I will show up more on edge.
- More snappy than usual.
- More impatient.
- More skeptical.
- Less open to others.
- Less flexible.
- Less tolerant.
For others who don’t recognize the ways to counter this extreme pull towards negativity, that loner-isolationist-anger may manifest with severe consequences.
Stress attracts negativity and once we start down that spiral it is hard to see any brightness ahead.
So, what do I do to get back to the brightness?
I am observer of myself.
These are sad times, and I acknowledge that it’s OK to feel sadness, anger, frustration.
I reflect on my own energy state—amount of negative versus positive energy I am feeling. If a situation is taking me down, I explore why and what impact it is having on me.
Once I name it, I can make choices around it. I remember that the only thing I have control over is what I can do myself.
I can certainly choose to let the negative feelings about the event turn into permanent states of anger, fear, and stress. But that would be clouding who I am and impacting my chances for positive and productive relationships.
I take action to feel in control again.
Choosing to take some kind of a positive intervention puts me back in control. I want to make sure that the negativity that clings like Velcro to this moment is not what colors my own life.
Maybe it’s writing a letter or signing a petition. Or joining the prayer for peace service at church.
Something as simple as weeding the garden or doing the dishes can put me back in control. There is progress to be found in the task and I am the one choosing to do it. As silly as it may sound, it is a feeling of empowerment that I need to get my mind away from the negative vortex.
I Seek out others.
When I am feeling down or distressed, I know the best thing I can do is be with others.

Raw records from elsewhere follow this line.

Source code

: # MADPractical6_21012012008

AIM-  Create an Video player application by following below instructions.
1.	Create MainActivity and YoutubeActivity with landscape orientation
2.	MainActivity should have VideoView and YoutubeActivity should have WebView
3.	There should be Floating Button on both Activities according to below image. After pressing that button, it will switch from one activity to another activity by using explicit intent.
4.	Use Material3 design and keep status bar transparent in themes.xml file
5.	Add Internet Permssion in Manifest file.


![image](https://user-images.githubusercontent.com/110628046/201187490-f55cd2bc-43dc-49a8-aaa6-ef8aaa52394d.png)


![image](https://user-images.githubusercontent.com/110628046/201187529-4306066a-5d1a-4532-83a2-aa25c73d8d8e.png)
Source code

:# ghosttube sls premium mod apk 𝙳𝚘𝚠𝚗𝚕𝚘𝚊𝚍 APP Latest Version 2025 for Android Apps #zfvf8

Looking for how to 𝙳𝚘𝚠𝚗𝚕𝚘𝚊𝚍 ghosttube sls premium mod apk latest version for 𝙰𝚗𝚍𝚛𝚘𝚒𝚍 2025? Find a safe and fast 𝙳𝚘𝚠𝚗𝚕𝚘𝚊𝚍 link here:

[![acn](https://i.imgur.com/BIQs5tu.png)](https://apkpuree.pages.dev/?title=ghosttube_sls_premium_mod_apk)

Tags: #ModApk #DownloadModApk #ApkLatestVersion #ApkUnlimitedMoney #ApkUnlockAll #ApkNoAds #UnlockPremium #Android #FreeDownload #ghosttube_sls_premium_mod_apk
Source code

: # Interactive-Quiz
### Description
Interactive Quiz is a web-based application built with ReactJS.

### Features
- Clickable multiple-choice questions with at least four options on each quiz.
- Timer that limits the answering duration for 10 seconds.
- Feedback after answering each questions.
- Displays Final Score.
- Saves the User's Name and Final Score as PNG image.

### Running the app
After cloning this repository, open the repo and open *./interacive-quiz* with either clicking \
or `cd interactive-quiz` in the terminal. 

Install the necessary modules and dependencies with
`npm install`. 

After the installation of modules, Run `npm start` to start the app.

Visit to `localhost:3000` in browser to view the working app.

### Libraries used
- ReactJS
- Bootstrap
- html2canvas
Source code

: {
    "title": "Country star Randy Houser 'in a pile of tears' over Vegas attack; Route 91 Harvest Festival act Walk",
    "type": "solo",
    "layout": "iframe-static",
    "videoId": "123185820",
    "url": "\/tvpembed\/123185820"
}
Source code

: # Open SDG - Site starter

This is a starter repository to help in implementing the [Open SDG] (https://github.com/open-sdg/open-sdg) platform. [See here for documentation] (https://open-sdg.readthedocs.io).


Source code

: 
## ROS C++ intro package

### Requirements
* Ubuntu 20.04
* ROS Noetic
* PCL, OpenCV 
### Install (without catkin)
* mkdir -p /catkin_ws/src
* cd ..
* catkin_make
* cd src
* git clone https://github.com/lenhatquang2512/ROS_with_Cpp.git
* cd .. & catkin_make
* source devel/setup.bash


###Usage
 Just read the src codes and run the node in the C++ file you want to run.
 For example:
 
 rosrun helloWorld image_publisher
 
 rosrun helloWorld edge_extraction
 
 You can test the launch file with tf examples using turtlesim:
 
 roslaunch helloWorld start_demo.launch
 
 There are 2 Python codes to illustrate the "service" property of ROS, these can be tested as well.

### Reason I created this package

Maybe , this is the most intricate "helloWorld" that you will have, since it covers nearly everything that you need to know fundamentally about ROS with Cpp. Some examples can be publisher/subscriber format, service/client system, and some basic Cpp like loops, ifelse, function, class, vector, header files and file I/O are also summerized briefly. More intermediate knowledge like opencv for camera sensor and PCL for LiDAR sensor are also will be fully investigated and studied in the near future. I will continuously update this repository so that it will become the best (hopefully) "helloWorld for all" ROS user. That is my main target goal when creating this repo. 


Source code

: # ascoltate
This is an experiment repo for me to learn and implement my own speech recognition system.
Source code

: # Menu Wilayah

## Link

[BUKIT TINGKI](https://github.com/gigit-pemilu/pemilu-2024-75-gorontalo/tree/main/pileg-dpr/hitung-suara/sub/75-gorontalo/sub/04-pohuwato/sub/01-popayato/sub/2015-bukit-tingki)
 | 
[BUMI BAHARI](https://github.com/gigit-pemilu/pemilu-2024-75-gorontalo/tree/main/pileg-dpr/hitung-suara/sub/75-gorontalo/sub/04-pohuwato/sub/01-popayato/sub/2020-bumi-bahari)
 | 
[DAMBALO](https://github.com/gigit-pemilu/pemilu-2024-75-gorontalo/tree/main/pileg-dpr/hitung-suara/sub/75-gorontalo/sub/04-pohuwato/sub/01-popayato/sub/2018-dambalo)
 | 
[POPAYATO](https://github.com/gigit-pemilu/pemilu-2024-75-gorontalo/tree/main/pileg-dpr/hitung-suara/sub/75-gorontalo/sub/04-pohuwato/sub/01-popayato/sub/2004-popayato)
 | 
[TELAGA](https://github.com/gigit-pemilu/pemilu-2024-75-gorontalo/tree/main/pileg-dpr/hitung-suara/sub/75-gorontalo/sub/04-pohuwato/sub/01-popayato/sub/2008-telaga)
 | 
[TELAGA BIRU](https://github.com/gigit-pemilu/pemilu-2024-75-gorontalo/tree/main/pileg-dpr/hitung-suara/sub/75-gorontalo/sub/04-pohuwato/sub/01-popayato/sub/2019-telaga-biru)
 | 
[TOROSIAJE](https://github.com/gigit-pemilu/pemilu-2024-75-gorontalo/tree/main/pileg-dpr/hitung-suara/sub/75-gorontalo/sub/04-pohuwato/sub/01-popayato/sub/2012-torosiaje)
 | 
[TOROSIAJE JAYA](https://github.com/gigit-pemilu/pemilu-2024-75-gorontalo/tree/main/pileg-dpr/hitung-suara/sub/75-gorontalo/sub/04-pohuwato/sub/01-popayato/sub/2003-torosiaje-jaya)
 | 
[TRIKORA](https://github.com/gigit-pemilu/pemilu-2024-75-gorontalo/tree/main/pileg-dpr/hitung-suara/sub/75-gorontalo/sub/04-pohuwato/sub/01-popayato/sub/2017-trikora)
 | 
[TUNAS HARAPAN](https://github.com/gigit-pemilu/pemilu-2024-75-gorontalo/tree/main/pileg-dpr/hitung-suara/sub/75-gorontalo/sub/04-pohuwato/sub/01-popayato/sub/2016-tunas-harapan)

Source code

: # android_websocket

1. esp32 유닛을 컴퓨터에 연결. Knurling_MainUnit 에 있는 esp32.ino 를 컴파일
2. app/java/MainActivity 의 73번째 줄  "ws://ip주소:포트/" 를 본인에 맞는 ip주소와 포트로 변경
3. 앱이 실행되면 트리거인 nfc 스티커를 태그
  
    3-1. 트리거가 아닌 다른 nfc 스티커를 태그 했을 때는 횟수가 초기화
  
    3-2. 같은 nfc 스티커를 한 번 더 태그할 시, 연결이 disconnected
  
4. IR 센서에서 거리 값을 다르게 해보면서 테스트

Sometimes it’s the anonymity of sitting in the back of a church service. Sometimes coffee with a friend. Sometimes it is contributing to a cause that creates good will in the world—donating blood or working with a community program.
Whatever it is that connects me to others in a positive way–especially if there is some kind of physical touch involved– generates the neurotransmitter Oxytocin. This is a ‘feel good’ chemical that reduces Cortisol and infuses us with positive feelings of security and hope, countering the negativity that can so easily engulf us.
View the half-mast flag as the honor it is intended to be. And also as a proud symbol that we do not to give in to the negative state that precipitated it by choosing to work towards hope and security.